Copy out all the records exactly.

Collected data entries
● ● ● ● ● ● ●

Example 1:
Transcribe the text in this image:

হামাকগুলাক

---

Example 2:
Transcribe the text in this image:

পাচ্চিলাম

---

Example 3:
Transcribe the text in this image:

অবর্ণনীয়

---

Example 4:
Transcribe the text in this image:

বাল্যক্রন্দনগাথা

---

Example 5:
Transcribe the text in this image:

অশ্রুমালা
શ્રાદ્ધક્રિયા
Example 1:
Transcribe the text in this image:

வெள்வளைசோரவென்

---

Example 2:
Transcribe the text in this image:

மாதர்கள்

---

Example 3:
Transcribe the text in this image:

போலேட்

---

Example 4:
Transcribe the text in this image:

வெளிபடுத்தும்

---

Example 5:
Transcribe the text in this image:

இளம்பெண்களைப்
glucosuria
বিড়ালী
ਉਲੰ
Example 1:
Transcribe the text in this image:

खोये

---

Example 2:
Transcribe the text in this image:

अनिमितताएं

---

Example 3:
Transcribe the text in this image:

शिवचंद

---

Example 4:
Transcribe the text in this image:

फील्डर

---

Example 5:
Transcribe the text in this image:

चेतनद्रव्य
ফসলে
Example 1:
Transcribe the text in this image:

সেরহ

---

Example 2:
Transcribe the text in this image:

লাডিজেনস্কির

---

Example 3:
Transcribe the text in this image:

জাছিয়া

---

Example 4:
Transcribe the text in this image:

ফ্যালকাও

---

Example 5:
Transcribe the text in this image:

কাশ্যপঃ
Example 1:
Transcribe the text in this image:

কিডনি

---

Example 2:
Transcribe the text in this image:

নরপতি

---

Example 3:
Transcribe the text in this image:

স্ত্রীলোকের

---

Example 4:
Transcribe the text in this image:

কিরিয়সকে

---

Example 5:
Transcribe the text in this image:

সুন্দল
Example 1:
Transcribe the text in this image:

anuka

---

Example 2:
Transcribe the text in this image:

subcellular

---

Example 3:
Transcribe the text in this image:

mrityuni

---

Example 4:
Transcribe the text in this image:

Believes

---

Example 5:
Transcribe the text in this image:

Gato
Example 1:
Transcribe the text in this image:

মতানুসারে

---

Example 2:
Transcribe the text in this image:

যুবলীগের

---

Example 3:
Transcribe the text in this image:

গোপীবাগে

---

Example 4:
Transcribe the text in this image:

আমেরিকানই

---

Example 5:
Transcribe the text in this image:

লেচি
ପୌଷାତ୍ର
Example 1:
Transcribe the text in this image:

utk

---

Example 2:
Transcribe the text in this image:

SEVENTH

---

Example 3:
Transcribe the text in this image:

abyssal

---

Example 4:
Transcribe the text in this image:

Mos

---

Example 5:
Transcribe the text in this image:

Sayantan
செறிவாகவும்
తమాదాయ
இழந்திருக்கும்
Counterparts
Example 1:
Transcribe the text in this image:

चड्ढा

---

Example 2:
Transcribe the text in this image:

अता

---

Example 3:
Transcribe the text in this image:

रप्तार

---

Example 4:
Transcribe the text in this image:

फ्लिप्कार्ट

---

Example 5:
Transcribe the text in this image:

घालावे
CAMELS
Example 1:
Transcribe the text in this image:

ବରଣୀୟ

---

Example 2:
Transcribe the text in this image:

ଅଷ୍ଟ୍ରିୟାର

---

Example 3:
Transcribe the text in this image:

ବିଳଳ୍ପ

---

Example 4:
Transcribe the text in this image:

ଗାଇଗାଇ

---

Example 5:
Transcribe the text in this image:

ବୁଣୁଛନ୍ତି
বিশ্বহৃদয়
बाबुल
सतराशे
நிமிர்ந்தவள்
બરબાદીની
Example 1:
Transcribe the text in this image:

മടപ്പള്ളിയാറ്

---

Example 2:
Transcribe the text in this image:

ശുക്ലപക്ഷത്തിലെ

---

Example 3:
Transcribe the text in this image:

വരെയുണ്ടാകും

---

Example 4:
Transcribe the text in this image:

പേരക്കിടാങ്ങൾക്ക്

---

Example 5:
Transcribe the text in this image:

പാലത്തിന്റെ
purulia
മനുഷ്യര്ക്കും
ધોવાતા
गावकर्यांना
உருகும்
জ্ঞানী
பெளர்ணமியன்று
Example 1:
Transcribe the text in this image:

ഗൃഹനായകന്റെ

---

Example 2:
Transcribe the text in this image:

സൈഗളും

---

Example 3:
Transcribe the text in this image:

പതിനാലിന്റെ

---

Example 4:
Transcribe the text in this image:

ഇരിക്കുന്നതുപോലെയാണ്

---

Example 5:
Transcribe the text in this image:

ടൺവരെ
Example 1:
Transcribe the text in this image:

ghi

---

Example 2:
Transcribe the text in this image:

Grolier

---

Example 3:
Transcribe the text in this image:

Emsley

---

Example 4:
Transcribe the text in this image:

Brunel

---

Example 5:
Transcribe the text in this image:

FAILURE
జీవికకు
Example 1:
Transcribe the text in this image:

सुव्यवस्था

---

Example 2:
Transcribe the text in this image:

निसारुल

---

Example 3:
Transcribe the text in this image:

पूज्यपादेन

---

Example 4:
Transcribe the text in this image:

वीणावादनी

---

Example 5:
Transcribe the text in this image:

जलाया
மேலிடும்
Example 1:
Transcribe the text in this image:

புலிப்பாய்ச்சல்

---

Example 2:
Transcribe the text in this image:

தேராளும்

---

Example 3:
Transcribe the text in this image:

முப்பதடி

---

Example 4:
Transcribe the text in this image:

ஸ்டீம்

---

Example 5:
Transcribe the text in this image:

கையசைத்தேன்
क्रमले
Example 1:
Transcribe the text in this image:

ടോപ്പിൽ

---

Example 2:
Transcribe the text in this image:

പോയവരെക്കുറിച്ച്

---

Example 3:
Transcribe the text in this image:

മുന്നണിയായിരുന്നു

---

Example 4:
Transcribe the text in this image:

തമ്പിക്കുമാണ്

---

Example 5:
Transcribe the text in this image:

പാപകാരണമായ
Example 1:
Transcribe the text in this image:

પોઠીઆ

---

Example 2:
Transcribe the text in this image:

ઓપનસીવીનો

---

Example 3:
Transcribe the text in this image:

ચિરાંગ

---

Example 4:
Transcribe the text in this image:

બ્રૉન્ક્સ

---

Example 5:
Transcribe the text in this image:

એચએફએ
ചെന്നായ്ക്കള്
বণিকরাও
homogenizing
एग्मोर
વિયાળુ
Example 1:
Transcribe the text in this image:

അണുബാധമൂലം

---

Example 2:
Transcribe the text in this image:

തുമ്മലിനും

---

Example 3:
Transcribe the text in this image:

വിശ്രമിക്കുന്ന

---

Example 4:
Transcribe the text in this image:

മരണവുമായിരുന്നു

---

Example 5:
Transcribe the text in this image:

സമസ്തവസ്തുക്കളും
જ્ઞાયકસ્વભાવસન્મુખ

● ● ● ● ● ● ●

→ Response to the exercise:
Example 1:
Transcribe the text in this image:

হামাকগুলাক

---

Example 2:
Transcribe the text in this image:

পাচ্চিলাম

---

Example 3:
Transcribe the text in this image:

অবর্ণনীয়

---

Example 4:
Transcribe the text in this image:

বাল্যক্রন্দনগাথা

---

Example 5:
Transcribe the text in this image:

অশ্রুমালা
શ્રાદ્ધક્રિયા
Example 1:
Transcribe the text in this image:

வெள்வளைசோரவென்

---

Example 2:
Transcribe the text in this image:

மாதர்கள்

---

Example 3:
Transcribe the text in this image:

போலேட்

---

Example 4:
Transcribe the text in this image:

வெளிபடுத்தும்

---

Example 5:
Transcribe the text in this image:

இளம்பெண்களைப்
glucosuria
বিড়ালী
ਉਲੰ
Example 1:
Transcribe the text in this image:

खोये

---

Example 2:
Transcribe the text in this image:

अनिमितताएं

---

Example 3:
Transcribe the text in this image:

शिवचंद

---

Example 4:
Transcribe the text in this image:

फील्डर

---

Example 5:
Transcribe the text in this image:

चेतनद्रव्य
ফসলে
Example 1:
Transcribe the text in this image:

সেরহ

---

Example 2:
Transcribe the text in this image:

লাডিজেনস্কির

---

Example 3:
Transcribe the text in this image:

জাছিয়া

---

Example 4:
Transcribe the text in this image:

ফ্যালকাও

---

Example 5:
Transcribe the text in this image:

কাশ্যপঃ
Example 1:
Transcribe the text in this image:

কিডনি

---

Example 2:
Transcribe the text in this image:

নরপতি

---

Example 3:
Transcribe the text in this image:

স্ত্রীলোকের

---

Example 4:
Transcribe the text in this image:

কিরিয়সকে

---

Example 5:
Transcribe the text in this image:

সুন্দল
Example 1:
Transcribe the text in this image:

anuka

---

Example 2:
Transcribe the text in this image:

subcellular

---

Example 3:
Transcribe the text in this image:

mrityuni

---

Example 4:
Transcribe the text in this image:

Believes

---

Example 5:
Transcribe the text in this image:

Gato
Example 1:
Transcribe the text in this image:

মতানুসারে

---

Example 2:
Transcribe the text in this image:

যুবলীগের

---

Example 3:
Transcribe the text in this image:

গোপীবাগে

---

Example 4:
Transcribe the text in this image:

আমেরিকানই

---

Example 5:
Transcribe the text in this image:

লেচি
ପୌଷାତ୍ର
Example 1:
Transcribe the text in this image:

utk

---

Example 2:
Transcribe the text in this image:

SEVENTH

---

Example 3:
Transcribe the text in this image:

abyssal

---

Example 4:
Transcribe the text in this image:

Mos

---

Example 5:
Transcribe the text in this image:

Sayantan
செறிவாகவும்
తమాదాయ
இழந்திருக்கும்
Counterparts
Example 1:
Transcribe the text in this image:

चड्ढा

---

Example 2:
Transcribe the text in this image:

अता

---

Example 3:
Transcribe the text in this image:

रप्तार

---

Example 4:
Transcribe the text in this image:

फ्लिप्कार्ट

---

Example 5:
Transcribe the text in this image:

घालावे
CAMELS
Example 1:
Transcribe the text in this image:

ବରଣୀୟ

---

Example 2:
Transcribe the text in this image:

ଅଷ୍ଟ୍ରିୟାର

---

Example 3:
Transcribe the text in this image:

ବିଳଳ୍ପ

---

Example 4:
Transcribe the text in this image:

ଗାଇଗାଇ

---

Example 5:
Transcribe the text in this image:

ବୁଣୁଛନ୍ତି
বিশ্বহৃদয়
बाबुल
सतराशे
நிமிர்ந்தவள்
બરબાદીની
Example 1:
Transcribe the text in this image:

മടപ്പള്ളിയാറ്

---

Example 2:
Transcribe the text in this image:

ശുക്ലപക്ഷത്തിലെ

---

Example 3:
Transcribe the text in this image:

വരെയുണ്ടാകും

---

Example 4:
Transcribe the text in this image:

പേരക്കിടാങ്ങൾക്ക്

---

Example 5:
Transcribe the text in this image:

പാലത്തിന്റെ
purulia
മനുഷ്യര്ക്കും
ધોવાતા
गावकर्यांना
உருகும்
জ্ঞানী
பெளர்ணமியன்று
Example 1:
Transcribe the text in this image:

ഗൃഹനായകന്റെ

---

Example 2:
Transcribe the text in this image:

സൈഗളും

---

Example 3:
Transcribe the text in this image:

പതിനാലിന്റെ

---

Example 4:
Transcribe the text in this image:

ഇരിക്കുന്നതുപോലെയാണ്

---

Example 5:
Transcribe the text in this image:

ടൺവരെ
Example 1:
Transcribe the text in this image:

ghi

---

Example 2:
Transcribe the text in this image:

Grolier

---

Example 3:
Transcribe the text in this image:

Emsley

---

Example 4:
Transcribe the text in this image:

Brunel

---

Example 5:
Transcribe the text in this image:

FAILURE
జీవికకు
Example 1:
Transcribe the text in this image:

सुव्यवस्था

---

Example 2:
Transcribe the text in this image:

निसारुल

---

Example 3:
Transcribe the text in this image:

पूज्यपादेन

---

Example 4:
Transcribe the text in this image:

वीणावादनी

---

Example 5:
Transcribe the text in this image:

जलाया
மேலிடும்
Example 1:
Transcribe the text in this image:

புலிப்பாய்ச்சல்

---

Example 2:
Transcribe the text in this image:

தேராளும்

---

Example 3:
Transcribe the text in this image:

முப்பதடி

---

Example 4:
Transcribe the text in this image:

ஸ்டீம்

---

Example 5:
Transcribe the text in this image:

கையசைத்தேன்
क्रमले
Example 1:
Transcribe the text in this image:

ടോപ്പിൽ

---

Example 2:
Transcribe the text in this image:

പോയവരെക്കുറിച്ച്

---

Example 3:
Transcribe the text in this image:

മുന്നണിയായിരുന്നു

---

Example 4:
Transcribe the text in this image:

തമ്പിക്കുമാണ്

---

Example 5:
Transcribe the text in this image:

പാപകാരണമായ
Example 1:
Transcribe the text in this image:

પોઠીઆ

---

Example 2:
Transcribe the text in this image:

ઓપનસીવીનો

---

Example 3:
Transcribe the text in this image:

ચિરાંગ

---

Example 4:
Transcribe the text in this image:

બ્રૉન્ક્સ

---

Example 5:
Transcribe the text in this image:

એચએફએ
ചെന്നായ്ക്കള്
বণিকরাও
homogenizing
एग्मोर
વિયાળુ
Example 1:
Transcribe the text in this image:

അണുബാധമൂലം

---

Example 2:
Transcribe the text in this image:

തുമ്മലിനും

---

Example 3:
Transcribe the text in this image:

വിശ്രമിക്കുന്ന

---

Example 4:
Transcribe the text in this image:

മരണവുമായിരുന്നു

---

Example 5:
Transcribe the text in this image:

സമസ്തവസ്തുക്കളും
જ્ઞાયકસ્વભાવસન્મુખ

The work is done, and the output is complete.